STANDING out from the crowd can be a blessing or a curse.For Perth mining services group Mineral Resources, the experience has definitely been more Bill Gates than Michael Jackson.
STANDING out from the crowd can be a blessing or a curse.
For Perth mining services group Mineral Resources, the experience has definitely been more Bill Gates than Michael Jackson.
The company remains an enigma with few obvious peers.
In fact, there probably hasn’t been a like-for-like comparison since long-departed contracting business Eltin owned half a French gold mine in the late 1990s.
MinRes was floated in 2006, when three decade-old contract crushing, minerals processing and piping-engineering businesses were consolidated under the one roof.
From there it has grown into a specialist builder-owner-operator of complex processing plants for major clients, but which also operates its own mining division with manganese mines at Peak Hill and Woodie Woodie in the Pilbara.
Its unique business model has resulted in its market worth climbing eightfold to more than $800 million since listing, as its share price has rocketed from 90 cents to current levels around $6.60.
Over the same period, turnover has grown from $105 million to almost $260 million a year, a figure likely to nudge $500 million by 2012 as it expands further into the iron ore and manganese sectors.
First cab off the rank next year will be its Poondano iron ore mine near Port Hedland, followed by the commissioning of its Nicholas Downs and Borroloola manganese joint ventures with Hancock Prospecting and Sandfire Resources respectively.
By this time next year, MinRes expects to be shipping 1.5 million tonnes of manganese and between 3mt and 4mt of iron ore in its own right annually.
At that point, its iron ore sales alone are likely to top $300 million a year, putting $500 million in group turnover well within reach, regardless of the outcome of its $140 million recommended bid for aspiring iron ore miner Polaris Metals.
Meanwhile, it also expects to become a major vanadium producer by recapitalising the stalled Windimurra mine, which needs an injection of about $60 million to be completed and commissioned.
According to MinRes managing director Peter Wade, the company’s growth has been evolutionary rather than revolutionary.
“Fundamentally, everything we are doing is still mining services, it’s just that part of those mining services is for us,” he said. “As part of that approach, we try and move up the food chain a little bit so that we not only do the physical work for other people ... but also work for ourselves and get that extra margin.”
To fund its growth plans, MinRes this week raised $52 million from institutional investors at $6.75 a share.

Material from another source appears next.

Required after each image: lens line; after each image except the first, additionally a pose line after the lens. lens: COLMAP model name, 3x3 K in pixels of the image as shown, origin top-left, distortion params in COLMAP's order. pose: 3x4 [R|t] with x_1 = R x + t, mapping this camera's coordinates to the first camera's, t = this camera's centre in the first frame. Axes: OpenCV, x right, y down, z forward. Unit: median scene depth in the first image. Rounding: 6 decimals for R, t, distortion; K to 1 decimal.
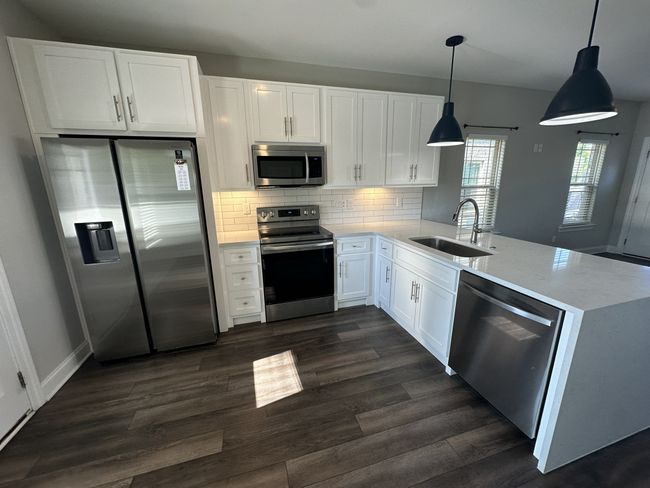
lens RADIAL K [[259.0, 0, 325.0], [0, 259.0, 244.0], [0, 0, 1]] dist [-0.000046, 0.000012]
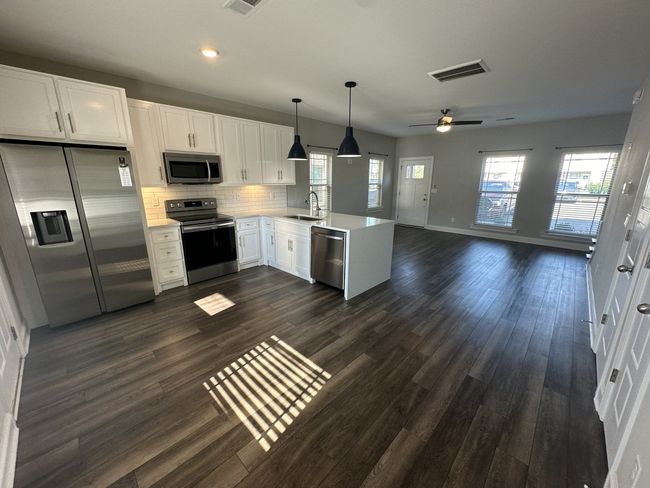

The raising was done in conjunction with a major sell-down by its founding directors who owned well over 60 per cent of the stock.
The sell-down of 10.7 million shares was aimed at boosting the free float and qualifying MinRes for membership of Australia’s premier share index, the ASX-200.
Executive director Chris Ellison contributed around 8 million shares, or less than a fifth of his holding.
Mr Wade said with the free float now almost 50 per cent, the company should be eligible for admission to the ASX-200, enabling a greater range of institutions to buy the stock.